Why does a consideration of unknowns in interdisciplinary research matter?
To the best of my knowledge, this is the first time the types of unknowns that are addressed in interdisciplinary research have been analysed in this way. Such analysis is of practical relevance in the assessment of interdisciplinary research grant applications.
If interdisciplinary proposals are assessed on the criteria used for discipline-based proposals, they would likely come up short. Many of the unknowns that feature in interdisciplinary research would not be considered relevant in discipline-based research. And the relevant disciplinary unknowns, treated separately, are likely to be more pedestrian and less compelling than would be expected for discipline-based research, even though they expertly address the interdisciplinary question of concern.
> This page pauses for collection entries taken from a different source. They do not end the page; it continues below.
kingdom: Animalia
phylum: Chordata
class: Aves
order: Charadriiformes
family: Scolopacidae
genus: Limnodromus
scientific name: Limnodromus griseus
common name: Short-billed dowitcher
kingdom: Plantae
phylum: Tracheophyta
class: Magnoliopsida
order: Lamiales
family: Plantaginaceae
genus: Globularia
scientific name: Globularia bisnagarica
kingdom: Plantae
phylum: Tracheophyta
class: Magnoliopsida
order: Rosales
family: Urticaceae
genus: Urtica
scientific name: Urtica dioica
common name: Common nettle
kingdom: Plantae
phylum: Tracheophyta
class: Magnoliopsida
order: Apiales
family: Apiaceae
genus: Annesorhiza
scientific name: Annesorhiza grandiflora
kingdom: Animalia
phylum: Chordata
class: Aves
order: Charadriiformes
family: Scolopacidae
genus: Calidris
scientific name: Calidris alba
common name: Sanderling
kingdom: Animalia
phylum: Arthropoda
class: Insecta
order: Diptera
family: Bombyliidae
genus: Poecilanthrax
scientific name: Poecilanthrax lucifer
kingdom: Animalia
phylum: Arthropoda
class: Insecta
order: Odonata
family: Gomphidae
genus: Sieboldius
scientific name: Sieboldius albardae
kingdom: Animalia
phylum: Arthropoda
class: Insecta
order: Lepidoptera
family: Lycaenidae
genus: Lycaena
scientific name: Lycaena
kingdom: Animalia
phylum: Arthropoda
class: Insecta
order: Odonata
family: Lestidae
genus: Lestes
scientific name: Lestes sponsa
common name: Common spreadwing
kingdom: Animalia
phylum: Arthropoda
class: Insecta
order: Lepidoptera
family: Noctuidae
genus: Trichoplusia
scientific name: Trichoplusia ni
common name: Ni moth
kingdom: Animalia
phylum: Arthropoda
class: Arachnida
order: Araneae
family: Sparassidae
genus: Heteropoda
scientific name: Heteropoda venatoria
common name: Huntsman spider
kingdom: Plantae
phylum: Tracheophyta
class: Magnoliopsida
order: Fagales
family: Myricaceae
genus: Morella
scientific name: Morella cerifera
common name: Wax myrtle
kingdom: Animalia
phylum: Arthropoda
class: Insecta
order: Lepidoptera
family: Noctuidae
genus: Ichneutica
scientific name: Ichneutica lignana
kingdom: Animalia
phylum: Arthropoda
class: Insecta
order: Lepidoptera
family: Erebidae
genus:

The relevance of unknowns and other aspects of peer-review for interdisciplinary research is addressed in Bammer G (2016) What constitutes appropriate peer-review for interdisciplinary research? Palgrave Communications. (Online – open access) (DOI): https://doi.org/10.1057/palcomms.2016.17
I welcome your feedback, additional examples of the kinds of unknowns described above and suggestions about other unknowns that interdisciplinary research addresses that I have missed.
Biography: Gabriele Bammer PhD is a professor at The Australian National University in the Research School of Population Health’s National Centre for Epidemiology and Population Health. She is developing the new discipline of Integration and Implementation Sciences (I2S) to improve research strengths for tackling complex real-world problems through synthesis of disciplinary and stakeholder knowledge, understanding and managing diverse unknowns and providing integrated research support for policy and practice change. She leads the theme “Building Resources for Complex, Action-Oriented Team Science” at the US National Socio-environmental Synthesis Center.